Chegam, mas estão todos ocupados, em movimento. É hora da refeição. É hora de receber as instruções sobre o uso do banheiro, é hora de escolher a cama em que cada um vai dormir. A casa está cheia. Cheia de gente, de alegria e de disposição para viver dias marcantes.

Após os primeiros procedimentos para a hospedagem, os estudantes se reúnem e começam a organizar todas as doações recebidas. A sala de estar é totalmente ocupada por medicamentos, roupas e itens de higiene pessoal. Tudo será doado para as crianças e para adultos. Ah, mas tem uma coisa que foi trazida especialmente para Ana Lúcia: chocolate! A missionária vibra de alegria ao ponto de, brincando, rolar no chão abraçada com barras de chocolate. Ela também ganhou leite condensado, café, tapioca, batata palha e outros alimentos não essenciais, mas que tornam as pessoas mais felizes. Aqui no Haiti, há supermercados, mas tudo é muito caro. A maioria das pessoas sobrevive com menos do essencial, algumas conseguem obter o necessário e quase ninguém recebe mais do que isso. É uma terra de escassez.

A médica brasileira Graciele me fala, no final do dia: “como eles conseguem viver com tão pouco? É... temos muito o que aprender nesses dias”. Eu respondo: “Sim, Graciele. Nós sairemos daqui com minhas lições”. Minha resposta é como que uma reação. A verdade é que não deveria ser assim. Ou seja, uma sociedade deveria ter as condições necessárias para crescer e oferecer oportunidades de crescimento para todos. Aqui no Haiti, esse é um ideal mais distante do que no Brasil.

Superar é mais do que uma palavra. É um imperativo para uma realidade frágil e com poucas perspectivas.

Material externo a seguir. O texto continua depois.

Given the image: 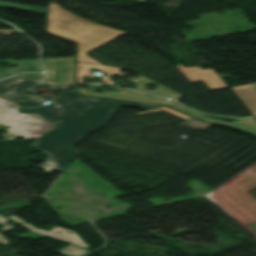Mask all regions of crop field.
Here are the masks:
<instances>
[{
    "instance_id": "1",
    "label": "crop field",
    "mask_w": 256,
    "mask_h": 256,
    "mask_svg": "<svg viewBox=\"0 0 256 256\" xmlns=\"http://www.w3.org/2000/svg\"><path fill=\"white\" fill-rule=\"evenodd\" d=\"M136 106L141 109L162 107L157 105L97 99L80 96L74 100L61 104L19 109L20 113H37L53 128L36 139L32 144L36 148L50 154L45 164L39 166L45 172L51 170L63 171L79 151L69 148L70 145L85 137L104 123L121 106ZM83 112L82 115L76 114Z\"/></svg>"
},
{
    "instance_id": "2",
    "label": "crop field",
    "mask_w": 256,
    "mask_h": 256,
    "mask_svg": "<svg viewBox=\"0 0 256 256\" xmlns=\"http://www.w3.org/2000/svg\"><path fill=\"white\" fill-rule=\"evenodd\" d=\"M57 23V24H55ZM76 26H73L76 24ZM47 31L78 43V61L99 63L85 53L125 33L101 26L69 12L56 3L49 4Z\"/></svg>"
},
{
    "instance_id": "3",
    "label": "crop field",
    "mask_w": 256,
    "mask_h": 256,
    "mask_svg": "<svg viewBox=\"0 0 256 256\" xmlns=\"http://www.w3.org/2000/svg\"><path fill=\"white\" fill-rule=\"evenodd\" d=\"M0 122L10 125L8 128L24 139L37 138L52 128L37 114H19L18 106L0 98Z\"/></svg>"
},
{
    "instance_id": "4",
    "label": "crop field",
    "mask_w": 256,
    "mask_h": 256,
    "mask_svg": "<svg viewBox=\"0 0 256 256\" xmlns=\"http://www.w3.org/2000/svg\"><path fill=\"white\" fill-rule=\"evenodd\" d=\"M40 80L41 79H20L17 76L0 80V97L18 104L19 107L41 106L42 104L40 102H42L43 99L25 95V91L38 86ZM63 93L64 97L62 99L52 101L58 102L77 96L72 90Z\"/></svg>"
},
{
    "instance_id": "5",
    "label": "crop field",
    "mask_w": 256,
    "mask_h": 256,
    "mask_svg": "<svg viewBox=\"0 0 256 256\" xmlns=\"http://www.w3.org/2000/svg\"><path fill=\"white\" fill-rule=\"evenodd\" d=\"M47 69L43 84L52 86L73 83V57L42 59Z\"/></svg>"
},
{
    "instance_id": "6",
    "label": "crop field",
    "mask_w": 256,
    "mask_h": 256,
    "mask_svg": "<svg viewBox=\"0 0 256 256\" xmlns=\"http://www.w3.org/2000/svg\"><path fill=\"white\" fill-rule=\"evenodd\" d=\"M7 217L30 231L88 248V246L84 243V241L78 236V234L75 231L61 228L58 226H53L52 228H50L51 230L45 231L42 229H38L28 223H25L24 220L20 219L15 215H10ZM56 231H59V233H57ZM69 232H72V234H70Z\"/></svg>"
},
{
    "instance_id": "7",
    "label": "crop field",
    "mask_w": 256,
    "mask_h": 256,
    "mask_svg": "<svg viewBox=\"0 0 256 256\" xmlns=\"http://www.w3.org/2000/svg\"><path fill=\"white\" fill-rule=\"evenodd\" d=\"M78 92L86 95H99V96L121 98V99L140 100V101H147L152 103H162L166 105H173L175 103L174 100L170 102H163L164 98L155 97V96H145L144 94H140L132 90L105 91L103 93H98L94 91H88L83 88H78Z\"/></svg>"
},
{
    "instance_id": "8",
    "label": "crop field",
    "mask_w": 256,
    "mask_h": 256,
    "mask_svg": "<svg viewBox=\"0 0 256 256\" xmlns=\"http://www.w3.org/2000/svg\"><path fill=\"white\" fill-rule=\"evenodd\" d=\"M172 107H174V108H176V109H178V110H180L184 113H187L191 116H194L196 118L206 120V121H210V122H214V123H218V124H222V125H226V126H230V127H234V128H238V129H242V130H245V131H247V132L256 136V121H255L254 118L238 119V120L227 122V121L207 117L205 115L199 114L197 112H194V111H191L187 108L179 106L176 103Z\"/></svg>"
},
{
    "instance_id": "9",
    "label": "crop field",
    "mask_w": 256,
    "mask_h": 256,
    "mask_svg": "<svg viewBox=\"0 0 256 256\" xmlns=\"http://www.w3.org/2000/svg\"><path fill=\"white\" fill-rule=\"evenodd\" d=\"M129 82L136 84V86L134 87L135 90H138L140 92L147 93V94H152V95H157V96H162V97H172L175 99H177L179 96L182 95V94H180L162 84H159L143 75H138L137 78H130ZM146 83H154L157 86L155 87V89L153 91L147 90V89H145Z\"/></svg>"
},
{
    "instance_id": "10",
    "label": "crop field",
    "mask_w": 256,
    "mask_h": 256,
    "mask_svg": "<svg viewBox=\"0 0 256 256\" xmlns=\"http://www.w3.org/2000/svg\"><path fill=\"white\" fill-rule=\"evenodd\" d=\"M242 103L256 115V83L231 88Z\"/></svg>"
},
{
    "instance_id": "11",
    "label": "crop field",
    "mask_w": 256,
    "mask_h": 256,
    "mask_svg": "<svg viewBox=\"0 0 256 256\" xmlns=\"http://www.w3.org/2000/svg\"><path fill=\"white\" fill-rule=\"evenodd\" d=\"M88 67H95L100 68L101 72L107 73L106 76L100 77L102 80L105 81L107 84H113L114 82L111 81L108 76H111L113 74H117L122 76L124 73L119 72L120 68L117 67H109V66H100V65H93L88 63H77V82L83 83V76H92L90 70Z\"/></svg>"
},
{
    "instance_id": "12",
    "label": "crop field",
    "mask_w": 256,
    "mask_h": 256,
    "mask_svg": "<svg viewBox=\"0 0 256 256\" xmlns=\"http://www.w3.org/2000/svg\"><path fill=\"white\" fill-rule=\"evenodd\" d=\"M0 61H5L9 64H17V67H11V68H6L2 69L0 68L1 71L4 73L10 75L16 72L20 71H37V70H43L42 65L40 64V61L38 59H29V60H0Z\"/></svg>"
},
{
    "instance_id": "13",
    "label": "crop field",
    "mask_w": 256,
    "mask_h": 256,
    "mask_svg": "<svg viewBox=\"0 0 256 256\" xmlns=\"http://www.w3.org/2000/svg\"><path fill=\"white\" fill-rule=\"evenodd\" d=\"M88 251H89L88 249L69 244L63 247L62 249L58 250L57 252L65 256H81L87 253Z\"/></svg>"
},
{
    "instance_id": "14",
    "label": "crop field",
    "mask_w": 256,
    "mask_h": 256,
    "mask_svg": "<svg viewBox=\"0 0 256 256\" xmlns=\"http://www.w3.org/2000/svg\"><path fill=\"white\" fill-rule=\"evenodd\" d=\"M0 6L8 7V8H14V9L34 11V12H41V13H44V11H45V9H42V8L30 7V6H24V5H17V4H11V3H5V2H0Z\"/></svg>"
},
{
    "instance_id": "15",
    "label": "crop field",
    "mask_w": 256,
    "mask_h": 256,
    "mask_svg": "<svg viewBox=\"0 0 256 256\" xmlns=\"http://www.w3.org/2000/svg\"><path fill=\"white\" fill-rule=\"evenodd\" d=\"M161 110H164V111H166V112H169V113H171V114H173V115H175V116H177V117H179V118H181V119H189V118H190V117L184 116V115H182V114H179V113H177V112H175V111H173V110H171V109H169V108H163V109H156V110H151V111H145V112H140V113H137V114L150 113V112H156V111H161Z\"/></svg>"
},
{
    "instance_id": "16",
    "label": "crop field",
    "mask_w": 256,
    "mask_h": 256,
    "mask_svg": "<svg viewBox=\"0 0 256 256\" xmlns=\"http://www.w3.org/2000/svg\"><path fill=\"white\" fill-rule=\"evenodd\" d=\"M12 228H14V227L11 226V225L5 224V225L1 226V228H0V233H2L3 231H6V230H10V229H12ZM0 237H2V239H0V243H2V244H4V245L8 246L7 244H8V242H9V240L6 239V238H5L4 236H2L1 234H0Z\"/></svg>"
},
{
    "instance_id": "17",
    "label": "crop field",
    "mask_w": 256,
    "mask_h": 256,
    "mask_svg": "<svg viewBox=\"0 0 256 256\" xmlns=\"http://www.w3.org/2000/svg\"><path fill=\"white\" fill-rule=\"evenodd\" d=\"M21 78H42V73H24L21 75H18Z\"/></svg>"
},
{
    "instance_id": "18",
    "label": "crop field",
    "mask_w": 256,
    "mask_h": 256,
    "mask_svg": "<svg viewBox=\"0 0 256 256\" xmlns=\"http://www.w3.org/2000/svg\"><path fill=\"white\" fill-rule=\"evenodd\" d=\"M27 204H28V202L24 201V202H19V203L3 205V206H0V210H4V209H8V208H13V207H18V206L27 205Z\"/></svg>"
},
{
    "instance_id": "19",
    "label": "crop field",
    "mask_w": 256,
    "mask_h": 256,
    "mask_svg": "<svg viewBox=\"0 0 256 256\" xmlns=\"http://www.w3.org/2000/svg\"><path fill=\"white\" fill-rule=\"evenodd\" d=\"M16 236H18V237L26 236V237H28V238H29V239H31V240H34V239H37V238L43 237V236H40V235H37V234L31 233V232L22 233V234H17ZM18 237H17V238H18Z\"/></svg>"
},
{
    "instance_id": "20",
    "label": "crop field",
    "mask_w": 256,
    "mask_h": 256,
    "mask_svg": "<svg viewBox=\"0 0 256 256\" xmlns=\"http://www.w3.org/2000/svg\"><path fill=\"white\" fill-rule=\"evenodd\" d=\"M7 221H9V220L4 218V217H2V216H0V224H3L5 222H7Z\"/></svg>"
},
{
    "instance_id": "21",
    "label": "crop field",
    "mask_w": 256,
    "mask_h": 256,
    "mask_svg": "<svg viewBox=\"0 0 256 256\" xmlns=\"http://www.w3.org/2000/svg\"><path fill=\"white\" fill-rule=\"evenodd\" d=\"M3 77H7V76L0 72V78H3Z\"/></svg>"
}]
</instances>
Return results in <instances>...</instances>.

Os governos haitianos já receberam muita ajuda financeira de outros países, mas somente o seu povo pode superar a si mesmo e quem os aprisiona, como fez no passado.

Educação que Transforma - Missão Haiti

Estudantes do curso de Medicina da UniCesumar embarcaram na última sexta-feira (2) para uma missão humanitária no Haiti por meio do Programa Educação que Transforma, idealizado pela Diretoria de Relações Institucionais. Além de inserir os alunos na prática da profissão de forma mais humanizada, a proposta da viagem é atender crianças órfãs de cinco projetos sociais no país até o dia 10 de agosto. Esta é a primeira vez que alunos da Instituição realizam uma ação como essa.